▸ **Work to be completed**: Retype the lines below exactly, but only those from the line that has "AC Electric Motor" through the line that has "AFFILIATE PROGRAM". Omit every picture.
:: Task material
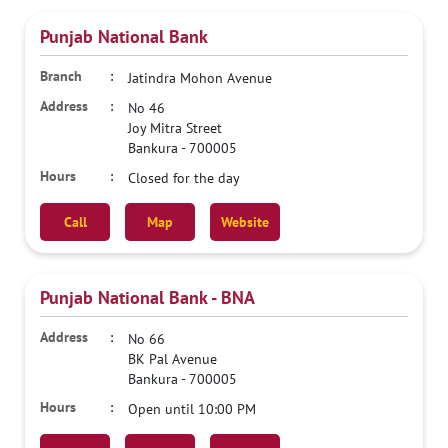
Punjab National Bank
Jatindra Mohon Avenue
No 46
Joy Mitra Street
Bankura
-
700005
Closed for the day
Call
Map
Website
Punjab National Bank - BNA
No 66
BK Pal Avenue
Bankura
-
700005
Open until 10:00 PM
::::
:: Task material
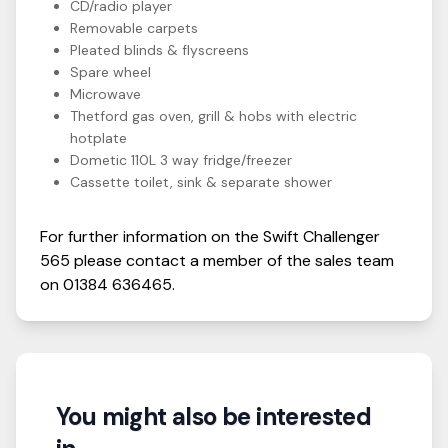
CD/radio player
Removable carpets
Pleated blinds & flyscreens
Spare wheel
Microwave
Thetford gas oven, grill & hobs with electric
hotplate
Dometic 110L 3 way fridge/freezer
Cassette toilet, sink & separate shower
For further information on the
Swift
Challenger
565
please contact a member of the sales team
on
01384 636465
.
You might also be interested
::::
:: Task material
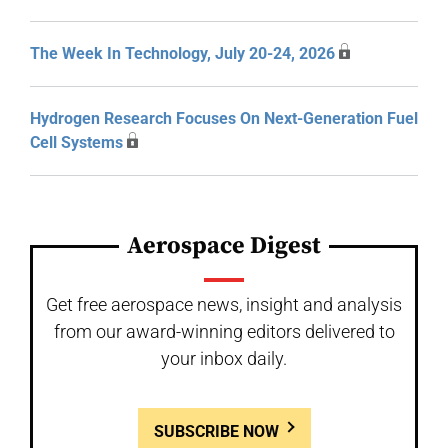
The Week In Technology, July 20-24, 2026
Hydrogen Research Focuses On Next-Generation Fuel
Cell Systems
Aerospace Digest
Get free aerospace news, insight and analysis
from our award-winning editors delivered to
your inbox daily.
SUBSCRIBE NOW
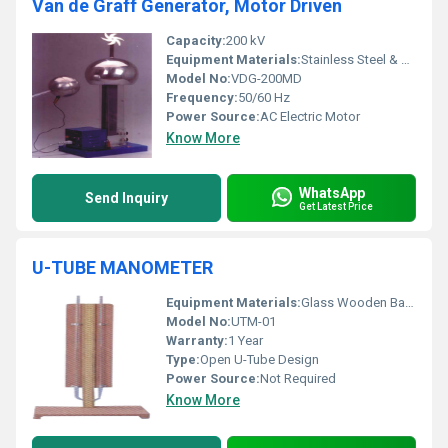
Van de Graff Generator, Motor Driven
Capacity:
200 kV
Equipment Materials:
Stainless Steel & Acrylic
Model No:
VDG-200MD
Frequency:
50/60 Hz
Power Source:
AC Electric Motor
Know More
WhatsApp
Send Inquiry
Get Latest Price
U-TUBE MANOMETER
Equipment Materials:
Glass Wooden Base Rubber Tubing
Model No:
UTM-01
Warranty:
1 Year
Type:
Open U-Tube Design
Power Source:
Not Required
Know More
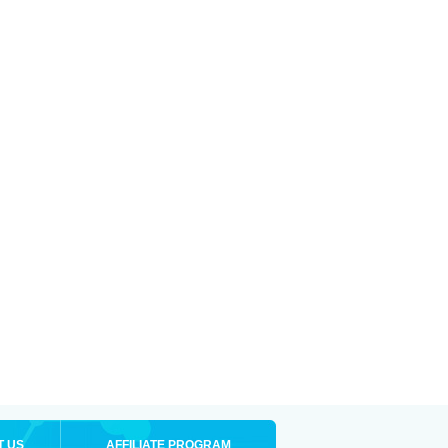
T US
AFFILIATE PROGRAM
::::
▸ **Solution to this task**:
AC Electric Motor
Know More
WhatsApp
Send Inquiry
Get Latest Price
U-TUBE MANOMETER
Equipment Materials:
Glass Wooden Base Rubber Tubing
Model No:
UTM-01
Warranty:
1 Year
Type:
Open U-Tube Design
Power Source:
Not Required
Know More
T US
AFFILIATE PROGRAM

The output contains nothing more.